A GoogLeNet CNN was trained from scratch with spectrograms generated from the downsampled NTIMIT training data. Figure 6 shows progress of the training results in terms of accuracy and loss. The best validation accuracy of 70.36% occurs at epoch 11, the top-5 accuracy achieved is 96.02%. Once again, rescoring was employed to convert the 61 phone set to 39 phones and the accuracy increased to 73.63% as a result.

Fig. 6.
figure 6

NTIMIT stochastic gradient descent training.

Figure 7 shows the confusion matrix for the 61 phone set of the NTIMIT test results.
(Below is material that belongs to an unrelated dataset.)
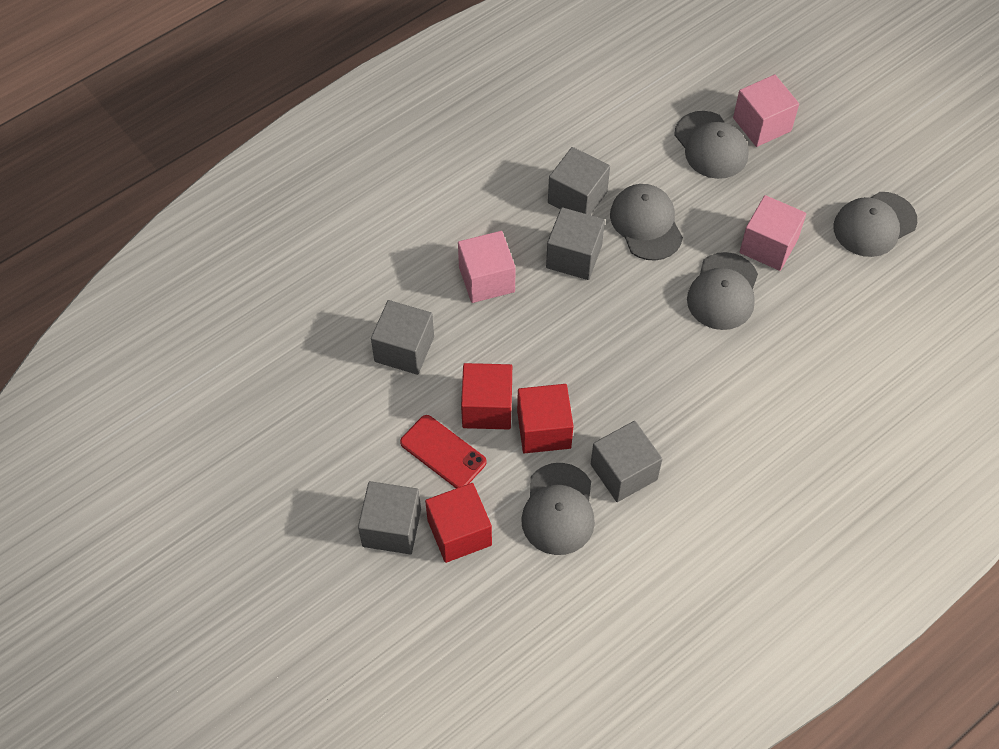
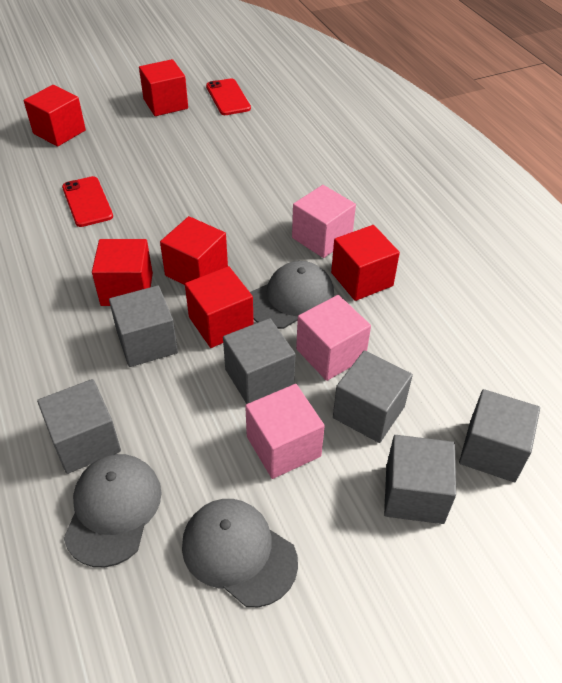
grey cap: [521,463,595,555] [610,184,683,261] [674,111,749,179] [687,252,758,330] [833,192,917,257] = 5 -> [64,454,162,567] [182,499,298,607] [250,261,334,329] = 3
grey cube: [358,481,421,554] [371,300,434,375] [546,207,605,280] [548,147,610,215] [591,421,662,502] = 5 -> [37,379,121,474] [109,285,178,367] [223,318,295,404] [333,350,413,443] [384,435,456,524] [459,389,540,482] = 6
red cube: [425,483,492,563] [461,363,512,429] [517,384,574,453] = 3 -> [24,85,86,147] [92,239,153,306] [139,59,188,116] [160,216,228,285] [185,266,254,348] [331,225,400,301] = 6
red phone: [400,415,487,488] = 1 -> [62,176,113,227] [206,78,251,115] = 2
The confusion matrix is calculated by accumulating the classification confidences for all 294,000 images in the NTIMIT test set and is informative with regards to the typical pattern of misclassification, in particular with regards to the top-5 performance. It can be quickly understood why the top-5 accuracy is so high, when looking across the rows of the confusion matrix, it can be seen that there are no more than 5 significant classifications for any actual phone. A typical misclassification occurs when comparing the classification of the ‘aa’ phone as the ‘r’ sound, although interestingly the results indicate that ‘r’ is rarely mistaken for ‘aa’. The original 61 phone set had many symbols for silence such as ‘pau’, ‘h#’, ‘sil’ and ‘q’, likely to describe the context of the silence in the original corpus and whether it was a silence at the beginning or end of an utterance (‘h#’), a pause (‘pau’), etc. However, ultimately an absence of speech regardless of context is easy to mistake when the spectrogram window is small and hence, as can be seen, misclassifications of these various silences are common. Given this, it is understandable why mapping all these silences as well as many of the closure phones, e.g. ‘bcl’, ‘dcl’, ‘kcl’ to ‘sil’ significantly improves the recognition accuracy. In order to assess how the rescoring improves matters we generated the confusion matrix for the rescored phones in Fig. 8.

Fig. 7.
figure 7

Confusion matrix of actual against predicted phones.

Fig. 8.
figure 8

Confusion matrix of actual against predicted phones for rescored phones.

Figure 8 shows the confusion matrix for the rescored phone matrices, for the purposes of isolating the remaining phone misclassifications we removed the now amalgamated ‘sil’ symbols. The main misclassifications can now be seen from the figure. The ‘aa’ and ‘r’ symbols were not rescored and so this misclassification remains, similarly ‘ch’ and ‘sh’ are confused by the system. In general, these misclassifications are intuitively understandable and in an ASR system with a good quality language model, many of these typical misclassifications will be overcome by the probability distribution of phonetic sequences inherent in the language model.

3 Conclusions

This paper extended previously published work [2] concerning TIMIT phone classification using CNNs to the case of noisy telephone speech (NTIMIT corpus). Typically, we have found that NTIMIT results in the literature are around 10% less than for TIMIT. However, we have found that we are within 4% of the TIMIT CNN model performance in our tests which suggests that the CNN approach is much more noise robust. To our knowledge the NTIMIT benchmark results reported here are the state of the art.

CNNs are becoming a favoured method for feature extraction of speech data, now more commonly used as input layers to DNN-based ASR systems when used as input to an end to end speech recognition system. The reason for this is that CNNs automate the feature extraction process. We also found in this study, that CNNs seem to be more robust to challenging, noisy and distorted data of the type that is found in the NTIMIT corpus, as compared to other approaches.